■ Exercise:
Copy all the lines of the data that include the word "joven".

■ Listed records:
+-------+

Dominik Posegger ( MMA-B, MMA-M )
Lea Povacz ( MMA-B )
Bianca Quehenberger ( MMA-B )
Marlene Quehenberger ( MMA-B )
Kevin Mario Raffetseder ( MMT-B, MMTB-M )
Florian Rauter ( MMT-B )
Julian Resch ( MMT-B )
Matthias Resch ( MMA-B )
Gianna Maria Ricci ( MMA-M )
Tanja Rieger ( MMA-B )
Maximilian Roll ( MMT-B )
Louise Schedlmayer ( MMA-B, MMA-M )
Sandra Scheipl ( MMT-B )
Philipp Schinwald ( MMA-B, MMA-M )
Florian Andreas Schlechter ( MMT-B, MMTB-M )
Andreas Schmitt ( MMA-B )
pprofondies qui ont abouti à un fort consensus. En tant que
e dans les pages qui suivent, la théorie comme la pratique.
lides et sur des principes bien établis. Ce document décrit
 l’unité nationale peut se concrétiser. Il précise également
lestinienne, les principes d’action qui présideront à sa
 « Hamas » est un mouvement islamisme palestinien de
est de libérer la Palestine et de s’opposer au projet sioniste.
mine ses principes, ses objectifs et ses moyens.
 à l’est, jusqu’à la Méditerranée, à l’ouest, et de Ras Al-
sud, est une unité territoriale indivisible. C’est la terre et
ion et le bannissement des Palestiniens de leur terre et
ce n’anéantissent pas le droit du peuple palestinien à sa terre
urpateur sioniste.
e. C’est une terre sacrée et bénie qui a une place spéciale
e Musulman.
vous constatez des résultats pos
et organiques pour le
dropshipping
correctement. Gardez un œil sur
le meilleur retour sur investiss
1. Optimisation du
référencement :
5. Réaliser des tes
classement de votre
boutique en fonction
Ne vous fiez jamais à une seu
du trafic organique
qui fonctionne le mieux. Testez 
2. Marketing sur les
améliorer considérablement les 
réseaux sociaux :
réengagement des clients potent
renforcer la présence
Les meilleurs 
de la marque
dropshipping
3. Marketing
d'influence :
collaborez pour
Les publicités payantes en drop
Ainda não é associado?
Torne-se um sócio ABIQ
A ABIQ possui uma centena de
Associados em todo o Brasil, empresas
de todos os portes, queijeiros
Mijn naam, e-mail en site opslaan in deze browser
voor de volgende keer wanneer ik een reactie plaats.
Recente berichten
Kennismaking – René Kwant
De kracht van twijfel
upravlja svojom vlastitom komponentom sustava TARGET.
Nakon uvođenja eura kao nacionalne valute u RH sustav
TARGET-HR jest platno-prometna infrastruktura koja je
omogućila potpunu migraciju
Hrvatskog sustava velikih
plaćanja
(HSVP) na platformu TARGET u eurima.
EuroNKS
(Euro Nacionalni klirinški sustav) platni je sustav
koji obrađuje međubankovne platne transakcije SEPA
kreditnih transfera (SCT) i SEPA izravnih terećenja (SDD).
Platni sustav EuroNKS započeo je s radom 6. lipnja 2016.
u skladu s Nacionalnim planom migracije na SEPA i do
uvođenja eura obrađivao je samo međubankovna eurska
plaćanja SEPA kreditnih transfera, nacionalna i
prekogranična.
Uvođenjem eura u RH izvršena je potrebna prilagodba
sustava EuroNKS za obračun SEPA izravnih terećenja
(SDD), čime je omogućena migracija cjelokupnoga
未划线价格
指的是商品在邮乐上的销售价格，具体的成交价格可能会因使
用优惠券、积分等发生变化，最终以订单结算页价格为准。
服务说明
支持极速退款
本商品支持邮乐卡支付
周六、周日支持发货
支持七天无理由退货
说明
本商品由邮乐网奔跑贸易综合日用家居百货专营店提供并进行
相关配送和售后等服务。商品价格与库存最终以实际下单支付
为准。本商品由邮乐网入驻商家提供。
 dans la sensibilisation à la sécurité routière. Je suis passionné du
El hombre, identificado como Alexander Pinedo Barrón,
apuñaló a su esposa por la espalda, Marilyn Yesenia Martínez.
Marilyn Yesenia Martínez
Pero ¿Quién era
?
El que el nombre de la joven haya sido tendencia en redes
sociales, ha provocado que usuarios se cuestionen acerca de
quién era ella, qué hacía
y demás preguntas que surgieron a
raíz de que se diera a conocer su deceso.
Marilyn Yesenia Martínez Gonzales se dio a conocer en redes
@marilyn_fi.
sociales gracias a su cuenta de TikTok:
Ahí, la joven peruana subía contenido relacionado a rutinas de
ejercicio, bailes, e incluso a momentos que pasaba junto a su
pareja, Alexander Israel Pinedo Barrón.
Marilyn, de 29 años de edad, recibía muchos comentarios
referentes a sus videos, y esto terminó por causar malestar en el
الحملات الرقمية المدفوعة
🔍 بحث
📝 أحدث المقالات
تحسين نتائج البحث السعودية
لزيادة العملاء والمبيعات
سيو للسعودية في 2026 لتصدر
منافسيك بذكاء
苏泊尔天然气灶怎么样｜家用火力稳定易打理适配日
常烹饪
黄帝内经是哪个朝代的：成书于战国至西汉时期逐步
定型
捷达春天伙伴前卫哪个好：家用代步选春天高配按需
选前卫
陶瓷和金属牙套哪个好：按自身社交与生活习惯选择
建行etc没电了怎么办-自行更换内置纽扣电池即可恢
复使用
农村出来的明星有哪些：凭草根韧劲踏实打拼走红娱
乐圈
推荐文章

+-------+

■ Solution to the exercise:
El que el nombre de la joven haya sido tendencia en redes
Ahí, la joven peruana subía contenido relacionado a rutinas de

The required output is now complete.